How is your interpretation of Count Olaf different from Jim Carrey’s?
“I think Jim has a lot of himself into the role. When I watched the movie version, my takeaway was I was watching Jim Carrey’s take on Olaf and I wanted to lose myself within Olaf. I just really wanted to be more Elizabethan and more Shakespearean. I was really wanting to honor Daniel’s (Handler) take on it.”
So how did you tackle the role?
“I try to just focus as much as I could on being as literary as possible. The character has a lot of piercing darkness and sort of delusional dementia. He thinks he’s so handsome and he thinks he’s incredibly charming, and incredibly gifted as an actor. And yet he’s not. I didn’t want to be overly charming. I was just trying to be really awful like distinctly mean. I didn’t want to make him like myself. Since Olaf is just horrible, it freed me up to be just awful 10 times. So it was absolute fun.”
Why did you make Count Olaf really awful?
With husband David Burtka and their twins Harper and Gideon
“I really wanted Olaf to be a bad person because otherwise I don’t think it justifies the siblings’ constant fear of him. Each book is two hours of film and so they have to validate why they are so scared of Olaf, and the only reason is that he is awful. He’s trying to kill Sunny, he’s trying to physically harm Klaus and he’s trying to marry Violet so that he can get the inheritance at all cost. And it’s only as the books go on that you start to learn that maybe he’s involved in their parents’ demise in some way.”
Won’t it be too much especially for the younger viewers?
“I think it’s super faithful to the books. I think at times it’s shockingly dark. I went pretty dark. I never approached it as though it’s a kids’ piece at all. I’m a fan of content that’s darker in tone but still has a nice sense of humor that teenagers can enjoy as well as their grandparents.”

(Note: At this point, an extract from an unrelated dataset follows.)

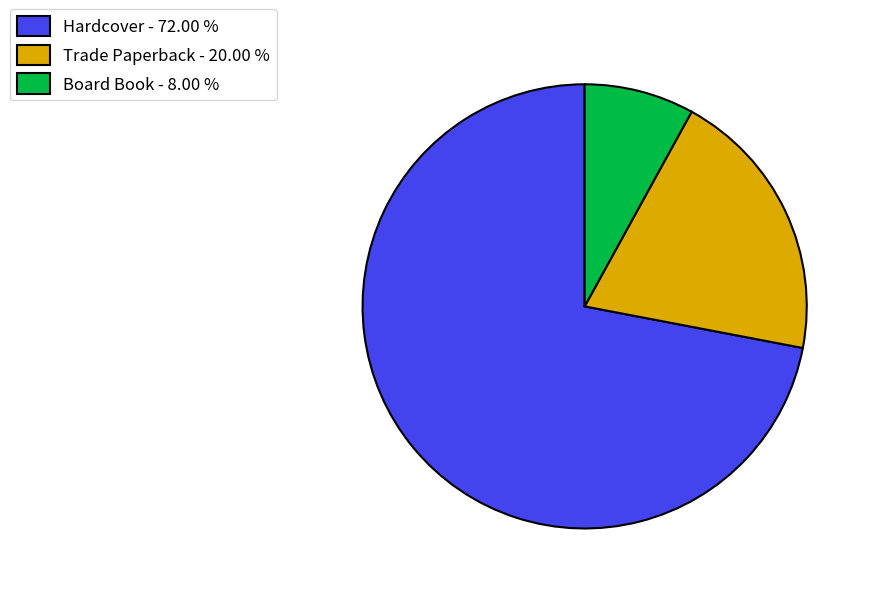

True or false: Trade Paperback accounts for 20% of the total.

True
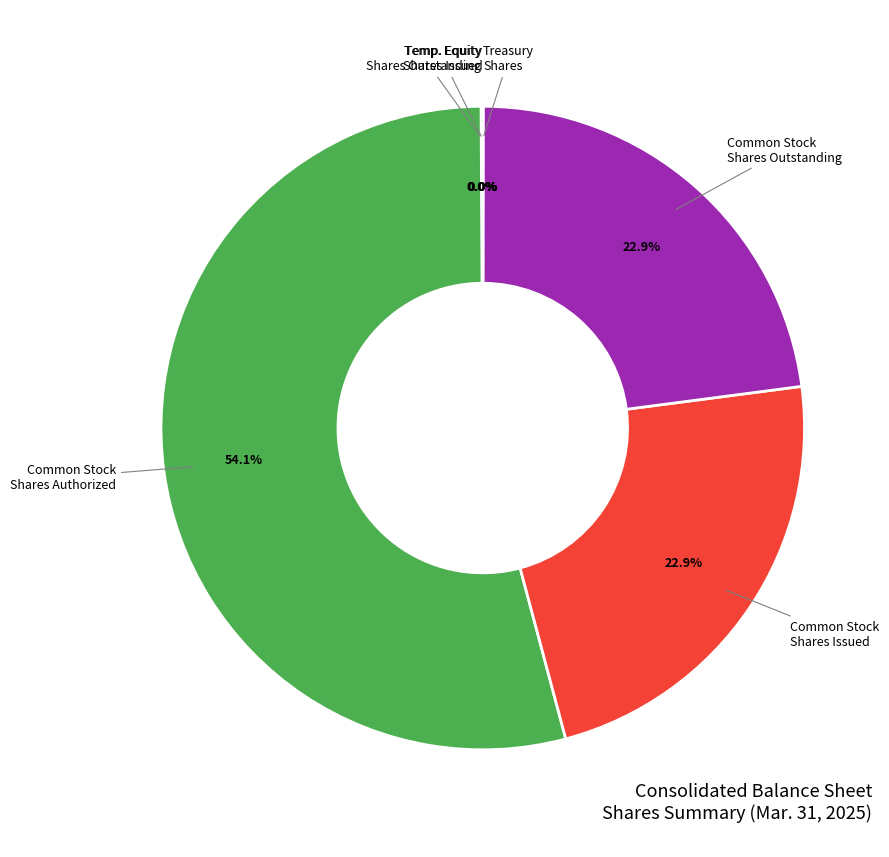

Does any single category account for the majority?

Yes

What else is exciting about this series that viewers can look forward to?
“It’s period-less, which is one of the interesting things when I reread the books. It doesn’t take place in the ‘50s or ‘60s, but it’s not modern and they don’t have cellphones. They take a train or trolley from an unknown era and there are some ‘70s vibe. What (production designer) Bo Welch did to the set design is extraordinary. Sincerely, I’ve never seen anything like it. We would walk into these sets that are fully realized, including Olaf’s mansion that’s so decrepit. And so we’re just struggling visually as characters to fit into that world.”
We heard you were paid so much money to say yes to this $100M-plus project.
“Wow (laughs). I was paid well for it, but so much money kinda depends on who you ask, I guess. I was away from my family filming in Vancouver, which is on the West Coast, and we live in New York (East Coast). So, I was not super gung ho to jump into a multi-month gig away from my family and so there were certainly reasons for me to make sure that all aspects were good. I was less concerned about getting paid well.”
What exactly were your concerns?
“I was more concerned about how visually it would look. I was very interested who else is in the piece, I was interested in how much Barry Sonnenfeld was gonna be involved, whether it’s just by name or whether he’s actually gonna be hands on doing it. I don’t want to do or sign up for a job and then it turns out to be a different job that you’re presented all of these amazing opportunities and then when you’re actually doing it the people you were promised to be there are not there anymore and suddenly it’s something different. And thankfully, that’s not the case here. This has got the Sonnenfeld stamp all over.”